Un film de Walter Salles.

 

SI la dictature militaire qui gouverna le Brésil d’une main de fer de 1964 à 1985 ne frappa pas autant les esprits que les régimes impitoyables qui sévirent en Argentine et au Chili, elle n’en causa pas moins de nombreuses victimes, torturées, parfois jusqu’à la mort et il n’est certes pas inutile de le rappeler, à l’heure où ce même pays reste tenté par le populisme d’extrême-droite au point d’avoir eu comme président le déplorable Jair Bolsonaro de 2019 à 2023. Quel que soit les pays (et ils sont nombreux, ceux qui, aujourd’hui, penchent dangereusement du côté de l’extrême-droite, y compris en France), le film de Walter Salles rappelle, à bon escient, qu’on ne peut jamais se fier aux extrémistes de droite quant au respect des droits et de la justice.

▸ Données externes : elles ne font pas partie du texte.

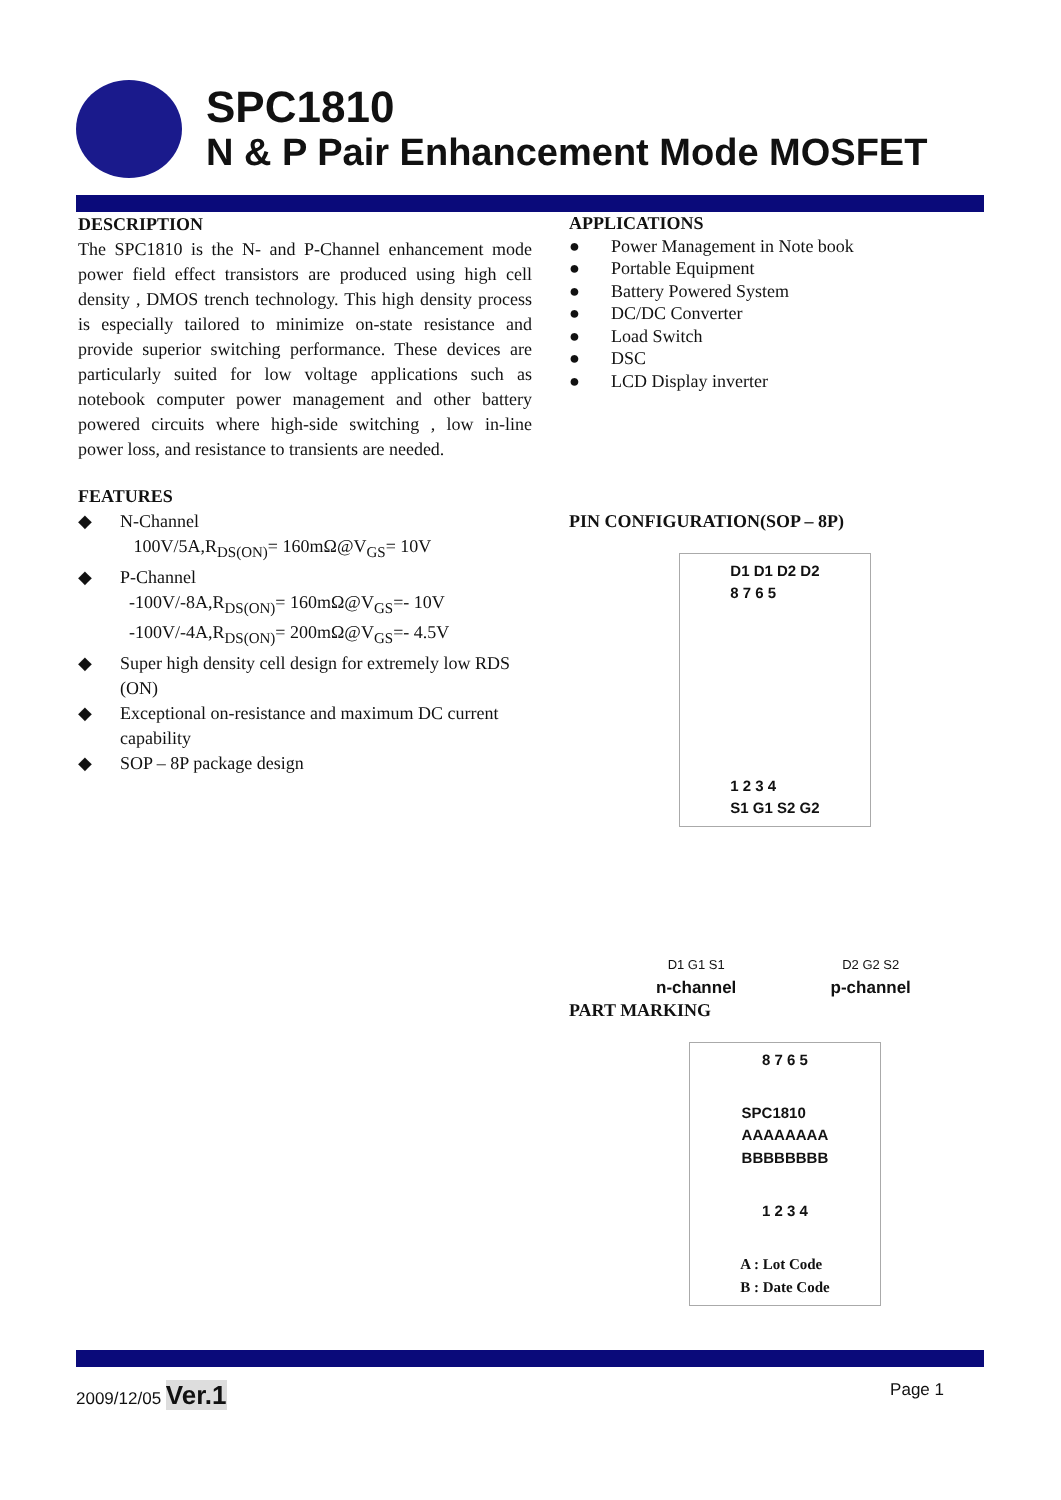SPC1810
N & P Pair Enhancement Mode MOSFET
DESCRIPTION
The SPC1810 is the N- and P-Channel enhancement mode power field effect transistors are produced using high cell density , DMOS trench technology. This high density process is especially tailored to minimize on-state resistance and provide superior switching performance. These devices are particularly suited for low voltage applications such as notebook computer power management and other battery powered circuits where high-side switching , low in-line power loss, and resistance to transients are needed.
FEATURES
◆ N-Channel
100V/5A,R<sub>DS(ON)</sub>= 160mΩ@V<sub>GS</sub>= 10V
◆ P-Channel
-100V/-8A,R<sub>DS(ON)</sub>= 160mΩ@V<sub>GS</sub>=- 10V
-100V/-4A,R<sub>DS(ON)</sub>= 200mΩ@V<sub>GS</sub>=- 4.5V
◆ Super high density cell design for extremely low RDS (ON)
◆ Exceptional on-resistance and maximum DC current capability
◆ SOP – 8P package design
APPLICATIONS
● Power Management in Note book
● Portable Equipment
● Battery Powered System
● DC/DC Converter
● Load Switch
● DSC
● LCD Display inverter
PIN CONFIGURATION(SOP – 8P)
D1 D1 D2 D2
8 7 6 5
1 2 3 4
S1 G1 S2 G2
D1 G1 S1 D2 G2 S2
n-channel p-channel
PART MARKING
8 7 6 5
SPC1810
AAAAAAAA
BBBBBBBB
1 2 3 4
A : Lot Code
B : Date Code
2009/12/05 Ver.1 Page 1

Pour ce faire, le cinéaste brésilien, auquel on doit, entre autres, l’excellent Carnets de voyage en 2004, revisite avec talent les faits dramatiquement réels qui frappèrent, au début des années 1970, la famille de l’ex-député travailliste Rubens Paiva. Le film se divise en trois parties dont la deuxième est la plus éprouvante car elle nous plonge, en compagnie d’Eunice, l’épouse de Rubens, dans l’horreur d’une arrestation et d’une détention de plusieurs jours dans un lieu sinistre (une caserne, probablement) où l’on questionne et où l’on torture celles et ceux que l’on considère comme ennemis du régime en place. Pour mettre en scène ce segment, Walter Salles a opté radicalement pour l’adoption du seul point de vue d’Eunice, jouée par cette formidable actrice qu’est Fernanda Torres. Avec elle, nous ressentons ce que veut dire la détention dans un lieu où l’on entend les cris de ceux qu’on torture et où l’on est soi-même interrogé abusivement et intensément durant plusieurs jours et plusieurs nuits.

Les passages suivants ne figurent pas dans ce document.